I asked readers on Twitter to submit rules for tonight’s State of the Union drinking game. The results are actually more like a flow chart. Without further ado:
IF YOU DO NOT WATCH TONIGHT:
1. Turn off your television and just drink uninterruptedly until it’s over.
IF YOU DO WATCH:
Drink once each time President Trump:
1. Says “believe me,” or claims to be the “most (something good)” or the “least (something bad).”
2. Pulls out a “some of my best friends are Haitian” line, or in some other painful way denies being racist. Drink twice if he does so and then also talks about building the Wall.
3. Talks priapismically about the Republican tax cut package, or hints at the great relationship he enjoys with the GOP leadership, causing a cutaway to a mortified Paul Ryan or Mitch McConnell, as each struggles over whether or not to bite his glass cyanide capsule.
4. Mentions ExxonMobil, Walmart, Apple or any other corporation that reportedly is investing in America because of Trump’s tax package.
5. Uses the “pinchy hands” gesture (up to a maximum of three times).
6. Sniffles with suspicious vigorousness (again, maximum three shots).
7. Pulls a Kobe special and overcompliments his wife in embarrassingly public fashion in the wake of the Stormy Daniels story.
8. Says something is “tremendous.” Drink twice if the thing in question was totally not tremendous, e.g., “What a tremendous first year this administration had.”
9. Causes a lawmaker to walk out mid-speech.
10. Makes veiled/unveiled threat to North Korea that increases the chance that Guam will be annihilated before the end of the speech.
11. Mentions the 702 Surveillance Reauthorization. Drink twice if you see members from both parties cheering
12. Mentions Jay-Z, Meryl Streep, Michael Wolff, Steve Bannon, “Fake News” CNN or Dianne Feinstein. Double shot for “FBI lovers” Peter Strzok and Lisa Page, “Dicky” Durbin, “Cryin'” Chuck Schumer, or “Crazy” Jim Acosta.
13. Mentions a “witch hunt.” Wrap arms with your friend and “collude” to drink each others’ shots if the word “collusion” is used instead.
14. Mispronounces “Nazarbayev” or some similar personage. Double shot if he mispronounces Davos or talks about how much the Swiss love him.

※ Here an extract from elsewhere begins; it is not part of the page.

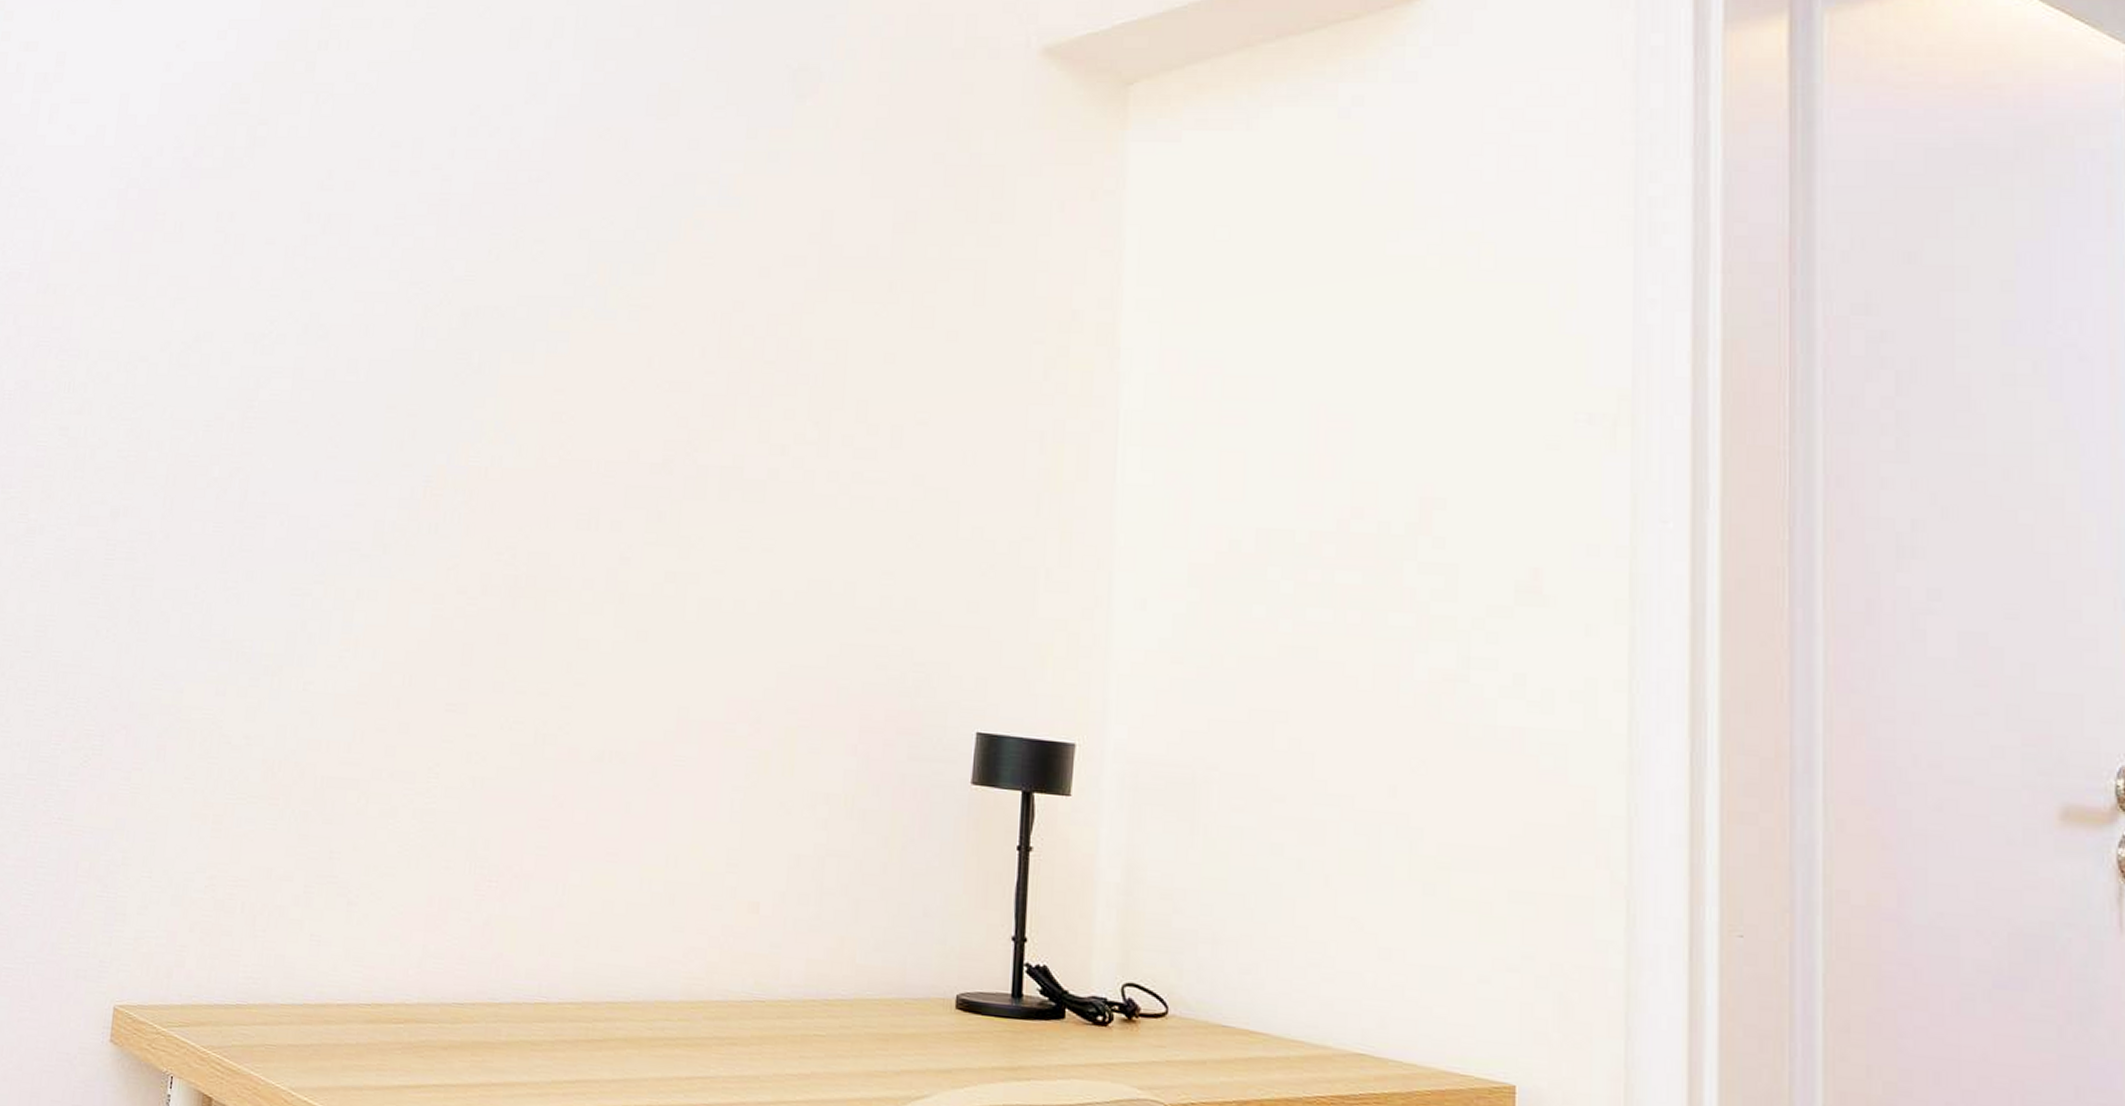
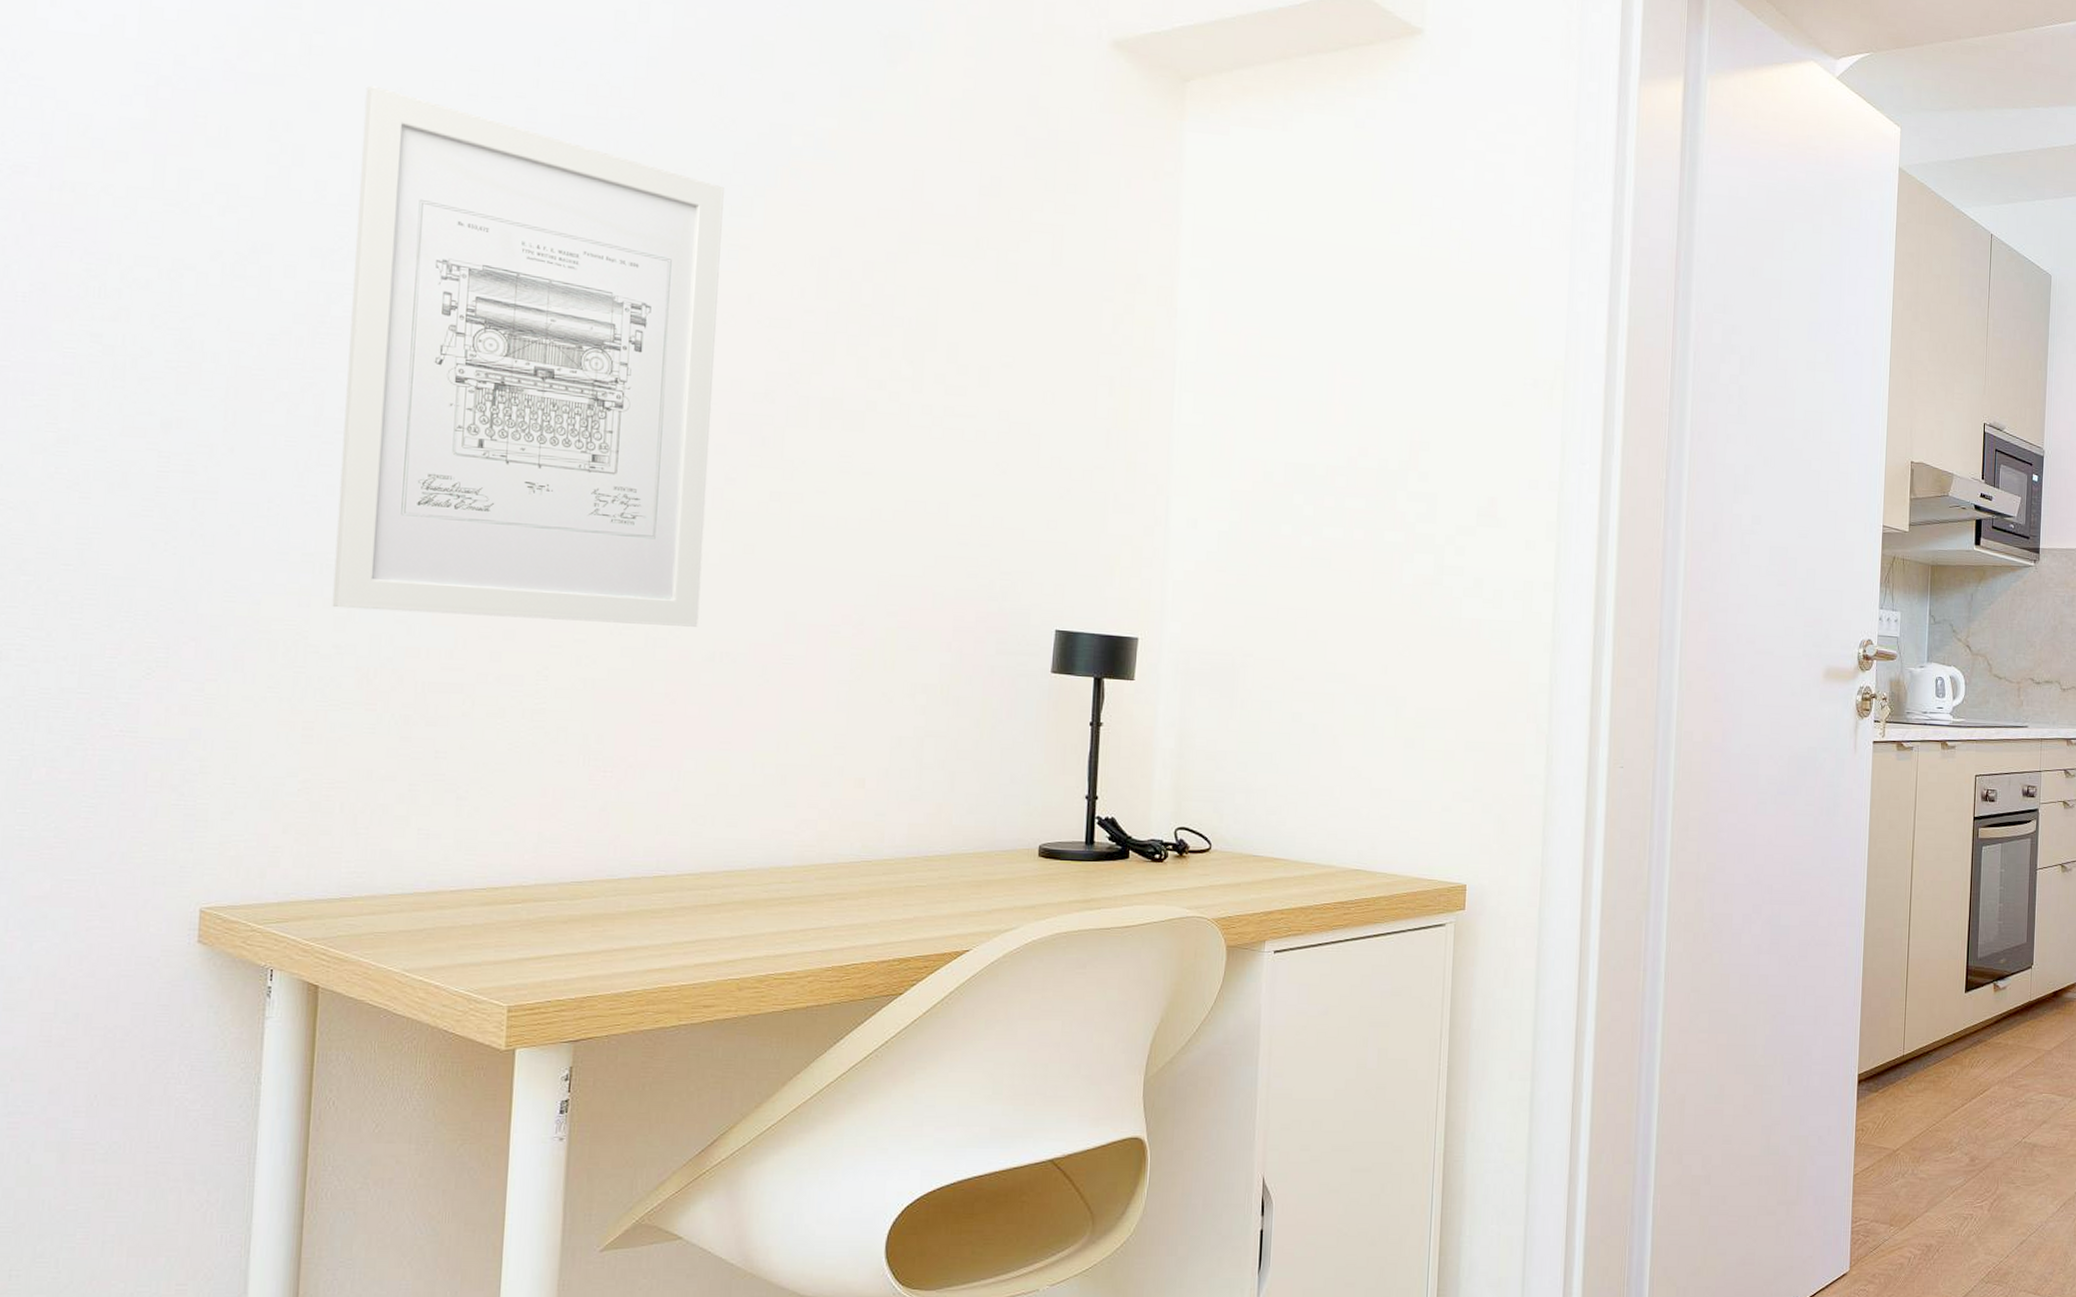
wall art: none [245,170,627,722] -> present [332,85,724,627]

15. Mentions in admiring fashion Dr. King, Abraham Lincoln or some other defenseless dead person. Take a vote within your group to decide if Bob Dole counts.
AFTER THE SPEECH:
1. THE VAN JONES RULE: Finish the ENTIRE BOTTLE of whatever you are drinking if anyone on any of the major networks describes the speech as “presidential” or says something along the lines of: “He became president tonight.”
2. THE LOU DOBBS RULE: If at the end of the speech you are not yet inebriated, turn to the Fox Business channel and take two despair shots.